The online Bible teaching ministry of John Brand

This Day in HIS-story: April 3

1528

HT: Dan Graves

When Luther sparked church reformation in Germany, there was bound to be a backlash. In those intolerant days, when church and state acted together, there was no choice in matters of faith. Someone had to be the first to die for the new ideas. One of the first two martyrs was Adolf Clarenbach.

Around 1520, Adolf Clarenbach became a teacher in a cathedral Latin school. Evidently he was a better than ordinary teacher, for in 1523 he was made principle of the city school in Wesel. But storm clouds loomed. Through reading Erasmus and Martin Luther and studying the Bible, he became a follower of the Reformation.

When his views became known, he was forced to leave Wesel. Adolf then preached in Cologne and the Rhine country, forming communities of evangelical believers.

Returning home in 1528, Adolf returned to his death. At the urging of Catholic leaders, he was arrested at Cologne on this day, April 3, 1528. He was charged with teaching Protestant ideas. Also arrested was Adolf’s friend John Klopreis. About that same time authorities arrested yet another Reformation preacher, Peter Fliesteden. Klopreis managed to escape, but Adolf and Peter remained in custody.

The two were held in prison for several months and tortured. When questioned, Adolf insisted that “there is no satisfaction for sin except the death of Christ alone.” However, good works witness that we have the faith we claim.

On September 28, 1529, Adolf and Peter were handed over to secular authorities at the gates of Cologne to be burned to death. The long delay between Clarenbach’s arrest and death is owing to the fact that three jurisdictions had a stake in his trial. Furthermore, the local citizens were upset with the sentence and had to be pacified. When plague visited the city, the superstitious people took it as a sign that they were being too kind to the heretics and public opinion swung against the prisoners.

Adolf and Peter have been called the first martyrs of the Reformation. However, it is not clear if they were Lutherans or not. But three hundred years after their deaths, Lutheran Germans of the lower Rhine honored them with a special celebration and erected a monument in their honor.

1769

HT: Dan Graves

If you check the index of your hymnbook, you will likely find a hymn titled “Thou hidden love of God” by Gerhard Tersteegen. Can God’s love be hidden? There were five terrible years after Tersteegen became a Christian when he had no sense of God whatever. He came close to despair.

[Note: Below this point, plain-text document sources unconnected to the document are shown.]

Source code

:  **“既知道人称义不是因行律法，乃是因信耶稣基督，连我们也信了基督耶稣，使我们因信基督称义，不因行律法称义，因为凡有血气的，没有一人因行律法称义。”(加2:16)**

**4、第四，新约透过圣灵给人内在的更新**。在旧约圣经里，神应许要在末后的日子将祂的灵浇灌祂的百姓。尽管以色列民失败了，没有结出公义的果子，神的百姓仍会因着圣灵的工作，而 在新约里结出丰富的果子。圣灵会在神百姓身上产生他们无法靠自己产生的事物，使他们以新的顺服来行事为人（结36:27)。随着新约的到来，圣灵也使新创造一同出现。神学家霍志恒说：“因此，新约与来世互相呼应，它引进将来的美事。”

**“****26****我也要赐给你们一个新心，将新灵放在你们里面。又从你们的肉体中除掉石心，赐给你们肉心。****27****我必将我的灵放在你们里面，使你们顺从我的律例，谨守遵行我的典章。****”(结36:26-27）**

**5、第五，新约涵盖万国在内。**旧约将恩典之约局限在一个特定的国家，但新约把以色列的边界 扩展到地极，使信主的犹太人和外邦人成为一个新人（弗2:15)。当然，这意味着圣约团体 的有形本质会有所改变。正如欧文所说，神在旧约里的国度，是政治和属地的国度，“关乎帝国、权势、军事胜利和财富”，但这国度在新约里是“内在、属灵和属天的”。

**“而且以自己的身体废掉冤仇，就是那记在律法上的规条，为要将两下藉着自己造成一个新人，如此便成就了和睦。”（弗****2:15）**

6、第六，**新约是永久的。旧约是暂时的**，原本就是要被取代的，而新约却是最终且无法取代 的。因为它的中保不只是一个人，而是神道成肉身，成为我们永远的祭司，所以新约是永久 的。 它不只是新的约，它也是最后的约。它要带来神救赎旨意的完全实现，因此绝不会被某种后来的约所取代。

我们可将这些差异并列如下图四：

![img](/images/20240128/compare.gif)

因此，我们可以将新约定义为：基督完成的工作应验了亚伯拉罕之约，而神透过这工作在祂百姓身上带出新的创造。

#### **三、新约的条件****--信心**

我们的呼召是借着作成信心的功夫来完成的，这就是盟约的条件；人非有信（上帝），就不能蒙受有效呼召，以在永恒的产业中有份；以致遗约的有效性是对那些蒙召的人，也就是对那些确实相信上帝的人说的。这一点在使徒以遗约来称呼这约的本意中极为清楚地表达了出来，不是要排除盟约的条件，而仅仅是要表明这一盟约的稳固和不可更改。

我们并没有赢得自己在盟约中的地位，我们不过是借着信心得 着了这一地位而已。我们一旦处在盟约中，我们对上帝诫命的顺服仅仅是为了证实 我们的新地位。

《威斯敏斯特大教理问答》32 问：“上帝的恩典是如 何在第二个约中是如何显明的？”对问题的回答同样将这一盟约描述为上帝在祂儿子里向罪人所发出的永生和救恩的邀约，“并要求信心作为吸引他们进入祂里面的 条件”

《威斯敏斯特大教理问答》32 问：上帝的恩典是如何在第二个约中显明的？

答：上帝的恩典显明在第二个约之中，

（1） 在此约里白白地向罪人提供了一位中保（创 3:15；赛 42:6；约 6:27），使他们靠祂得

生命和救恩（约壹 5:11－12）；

Born in 1697, at Moers, Germany, Gerhard Tersteegen completed a few grades of school, after which he was apprenticed to an older brother, a shopkeeper. Gerhard was conscientious and thoughtful, subdued by frequent illnesses. A godly tradesman taught him that he could know Christ in daily life, and Tersteegen vowed to devote his life to God. Unable to find time for devotions during the day, he spent entire nights fasting and praying. As soon as his apprenticeship was up, he rented an isolated cottage and worked alone like a hermit, knitting ribbons to support himself. He thought much about God and read theology. His diet was as simple as could be–meal, milk and water–and he gave whatever money he saved to the poor.

His lifestyle embarrassed his well-to-do family, who came to the point they would not even mention his name. When he fell gravely ill, they left him unattended.

It was after this that darkness closed around him. For five years he had no impression of God and even began to doubt his existence. Yet he wrote hymns of faith. But mere words were not able to ease his troubled mind.

Yet one day God drew so close to Tersteegen that the sorrowing man knew absolute peace. From then until his death, on this day, April 3, 1769, Tersteegen taught others. Anyone could see that the spiritual world was real to him. Hundreds of the poor and farmers gathered daily at his home to hear him speak. He also traveled throughout the region, preaching. While at peace inwardly, he seldom had a moment’s peace outwardly, for there were always people clamoring for his spiritual advice.

Tersteegen wrote books and hymns. “Thine wholly, Thine alone I am! Thrice happy he who views with scorn earth’s toys, for Thee his constant flame; O help that I may never move from the blest footsteps of Thy love!” He even wrote a dedication of himself to Christ in his own blood.

When he was sixty-one, his constant speaking so wore him out that it almost proved the death of him. He lived nine more years, counseling, revising books and writing letters, but he was no longer able to preach or travel.

1826

Death of Reginald Heber in India. The following year, his hymns will be published posthumously. Among them will be “Holy, Holy, Holy” and “From Greenland’s Icy Mountains.”